Are You Just Not Feeling Men Right Now? Signs It’s Not Them, It’s You
For a while you thought it was just a string of bad dates, or there just wasn’t chemistry with the men you were meeting. But now it’s been a while since you even felt a tingle down south—and I mean a while. You know you used to at least feel sexually attracted to a guy every couple of weeks, even if he wasn’t your soul mate. And now you’re not even getting that. Well there’s good news and there’s bad news. The good news is: there are still good men out there for you. The bad news is: the problem might be with you.
You’re feeling dull in general
If you’re not feeling excited about your life—your career, your social life, things you have to look forward to—you won’t feel attractive, and in return you won’t feel attracted to people. We subconsciously do not allow ourselves to feel attracted to others when we don’t feel worthy of their attraction in return.
You’re on anti-depressants
Many anti-depressants mess with our libidos, our ability to feel chemistry with people and a lot of other, unexpected elements of the self. If you are on anti-depressants, the first thing you should do is ask your prescribing doctor or therapist if these feelings of a-sexuality are normal. And perhaps if you can switch to a different brand!
You’re not happy with your career
If you aren’t proud of yourself, you once again will not feel attractive and in turn attracted to men. It’s so important to develop the self and pursue our own goals before trying to link up our lives with somebody else’s. When we know there is still work to be done, we often don’t have the brain space to even acknowledge chemistry and let romance into our lives. Surely you’ve met a great guy who was too busy for love in the past. Well, now you’re that person. You’re working on yourself first.
You’re really happy with your career!
Sometimes you just want to do you! And that’s fine! Sometimes all of your time and brain space are filled up with work-related activities, but you’re loving it. You’re thriving. Right now is your time and your job is requiring a lot from you. That’s okay! You don’t always have to be in a relationship. Sometimes you’re in a relationship with your career, and you can enjoy that for a bit.
You’re going through something tough
If something emotionally traumatic has just happened to you, you’re not in a place to emotionally give of yourself, or take on another person. Dating means listening to someone else’s troubles and helping them. Maybe right now you need all your energy to help yourself heal.
You keep thinking about exes
If you find yourself suddenly having thoughts, or perhaps dreams, about tons of exes—even long lost ones—this is often a symptom of not being open to love. Instead, you fantasize about people it is impossible to be with.
Someone you used to crush on does nothing for you now
The barista at the coffee shop, a co-worker, a bartender or someone you used to get all hot and bothered around now does nothing for you. If at one time and recently somebody could turn you on, and now, for no apparent reason, they can’t, then it’s you, not them.
You like him…until sex happens
You can talk yourself into liking a guy, but your body can’t. Going through a slew of guys you feel excited about, and then completely lose interest in after having sex with them, is another symptom of just not being open to connection right now.
You can feel chemistry when drunk
So you’re capable of feeling giddy when you’re drunk, huh? That means, whenever whatever is going on is pushed out of your brain—as so often is the case when we’re intoxicated—your uninhibited, unburdened self can feel chemistry. That means you are still capable of those feelings, it’s just not the right time for you to feel them.
You understand they are great guys
On paper, each one is terrific. In fact, they are very much your type and you’ve been crazy about guys just like them in the past. Everything is in place. Sure, sometimes chemistry just isn’t there, even if things are good on paper. But if that has been the case with a dozen guys in a row, something is off with you.
You’re still talking to your ex
This will completely emotionally block you off to new love! If you’re still talking to an ex, you do not subconsciously feel single. You still have the attention of a man who knows you and has feelings for you. You may not realize it, but you have a wall up when you talk to new guys. It’s too bad you’re doing that to yourself.

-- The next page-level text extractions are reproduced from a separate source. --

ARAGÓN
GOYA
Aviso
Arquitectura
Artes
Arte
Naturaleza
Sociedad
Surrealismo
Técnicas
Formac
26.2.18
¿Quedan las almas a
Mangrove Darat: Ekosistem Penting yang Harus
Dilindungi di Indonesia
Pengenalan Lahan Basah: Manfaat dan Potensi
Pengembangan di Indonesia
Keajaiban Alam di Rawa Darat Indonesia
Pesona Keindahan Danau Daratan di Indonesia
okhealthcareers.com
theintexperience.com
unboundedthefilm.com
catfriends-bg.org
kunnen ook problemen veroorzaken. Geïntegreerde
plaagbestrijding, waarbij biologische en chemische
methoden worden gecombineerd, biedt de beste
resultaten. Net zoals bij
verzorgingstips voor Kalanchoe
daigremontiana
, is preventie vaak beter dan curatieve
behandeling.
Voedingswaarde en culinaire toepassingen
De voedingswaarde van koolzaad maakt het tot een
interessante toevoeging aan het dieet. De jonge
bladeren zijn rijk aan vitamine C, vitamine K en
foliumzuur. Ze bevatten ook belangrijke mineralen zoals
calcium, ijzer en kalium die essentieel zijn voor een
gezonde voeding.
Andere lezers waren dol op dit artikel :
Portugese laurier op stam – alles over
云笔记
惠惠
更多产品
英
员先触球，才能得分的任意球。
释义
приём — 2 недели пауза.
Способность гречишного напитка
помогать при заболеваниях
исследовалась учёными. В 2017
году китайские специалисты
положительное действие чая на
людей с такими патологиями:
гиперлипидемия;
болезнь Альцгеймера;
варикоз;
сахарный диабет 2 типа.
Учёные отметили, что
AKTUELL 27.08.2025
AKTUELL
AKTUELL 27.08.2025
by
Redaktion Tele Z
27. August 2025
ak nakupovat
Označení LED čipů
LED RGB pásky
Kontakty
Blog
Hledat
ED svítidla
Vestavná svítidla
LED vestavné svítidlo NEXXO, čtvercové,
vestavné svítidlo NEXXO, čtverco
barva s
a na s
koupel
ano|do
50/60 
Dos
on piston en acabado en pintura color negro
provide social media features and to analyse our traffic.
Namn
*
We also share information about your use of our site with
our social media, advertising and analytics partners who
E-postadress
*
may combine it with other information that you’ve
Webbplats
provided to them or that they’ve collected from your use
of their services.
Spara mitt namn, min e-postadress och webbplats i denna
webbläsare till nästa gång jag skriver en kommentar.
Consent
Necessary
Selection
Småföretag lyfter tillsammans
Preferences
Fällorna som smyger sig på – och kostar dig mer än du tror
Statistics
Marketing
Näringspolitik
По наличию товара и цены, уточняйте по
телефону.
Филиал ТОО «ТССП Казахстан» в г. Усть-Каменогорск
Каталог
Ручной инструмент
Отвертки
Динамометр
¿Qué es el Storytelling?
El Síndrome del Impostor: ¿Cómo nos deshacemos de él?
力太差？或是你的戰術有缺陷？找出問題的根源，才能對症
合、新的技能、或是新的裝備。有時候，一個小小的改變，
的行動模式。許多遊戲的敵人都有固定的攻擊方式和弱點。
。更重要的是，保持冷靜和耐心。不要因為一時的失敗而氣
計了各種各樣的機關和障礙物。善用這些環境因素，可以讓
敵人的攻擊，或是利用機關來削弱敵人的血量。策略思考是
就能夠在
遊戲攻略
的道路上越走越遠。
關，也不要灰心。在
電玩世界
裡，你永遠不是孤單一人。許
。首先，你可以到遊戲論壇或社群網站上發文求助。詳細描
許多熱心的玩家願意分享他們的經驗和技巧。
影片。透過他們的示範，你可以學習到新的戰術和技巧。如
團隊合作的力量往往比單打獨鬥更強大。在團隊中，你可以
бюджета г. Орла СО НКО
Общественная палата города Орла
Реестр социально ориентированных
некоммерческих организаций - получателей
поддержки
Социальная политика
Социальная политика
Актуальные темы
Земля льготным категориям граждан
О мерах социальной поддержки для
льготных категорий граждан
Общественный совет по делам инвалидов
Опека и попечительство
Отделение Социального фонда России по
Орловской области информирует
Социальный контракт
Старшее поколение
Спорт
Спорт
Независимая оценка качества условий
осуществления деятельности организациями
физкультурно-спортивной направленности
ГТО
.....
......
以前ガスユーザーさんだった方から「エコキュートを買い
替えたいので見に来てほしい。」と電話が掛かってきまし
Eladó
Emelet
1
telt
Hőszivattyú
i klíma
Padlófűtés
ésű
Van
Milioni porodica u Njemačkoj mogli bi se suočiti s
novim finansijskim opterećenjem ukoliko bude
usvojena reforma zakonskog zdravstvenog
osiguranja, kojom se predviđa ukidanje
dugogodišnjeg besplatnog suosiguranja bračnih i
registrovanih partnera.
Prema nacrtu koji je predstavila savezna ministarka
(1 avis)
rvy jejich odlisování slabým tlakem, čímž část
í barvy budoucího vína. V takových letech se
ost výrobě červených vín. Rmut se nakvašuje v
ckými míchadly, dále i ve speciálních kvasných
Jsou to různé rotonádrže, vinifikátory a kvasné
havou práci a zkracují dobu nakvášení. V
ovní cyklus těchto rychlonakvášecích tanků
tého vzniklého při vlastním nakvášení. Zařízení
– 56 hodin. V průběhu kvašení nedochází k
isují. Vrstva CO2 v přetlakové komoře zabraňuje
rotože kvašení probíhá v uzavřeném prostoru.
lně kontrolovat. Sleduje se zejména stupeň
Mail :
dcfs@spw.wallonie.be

You recently switched birth control
Certain birth controls can also mess with your libido. So talk to your gynecologist to see if it’s just your little white pills taking away your sex drive.
Thinking of your long lost love with someone else doesn’t bother you
An ex whom it used to pain you to even run into—now you can indulge in a full on visual day dream of him with another woman, and you feel nothing about that. Something is definitely off then.
You’re not excited for your friends
Even when your friend tells you all about the new guy she is seeing and is excited about, you can’t empathize. You can’t get excited for her. You’re so out of touch with feelings of love and giddiness.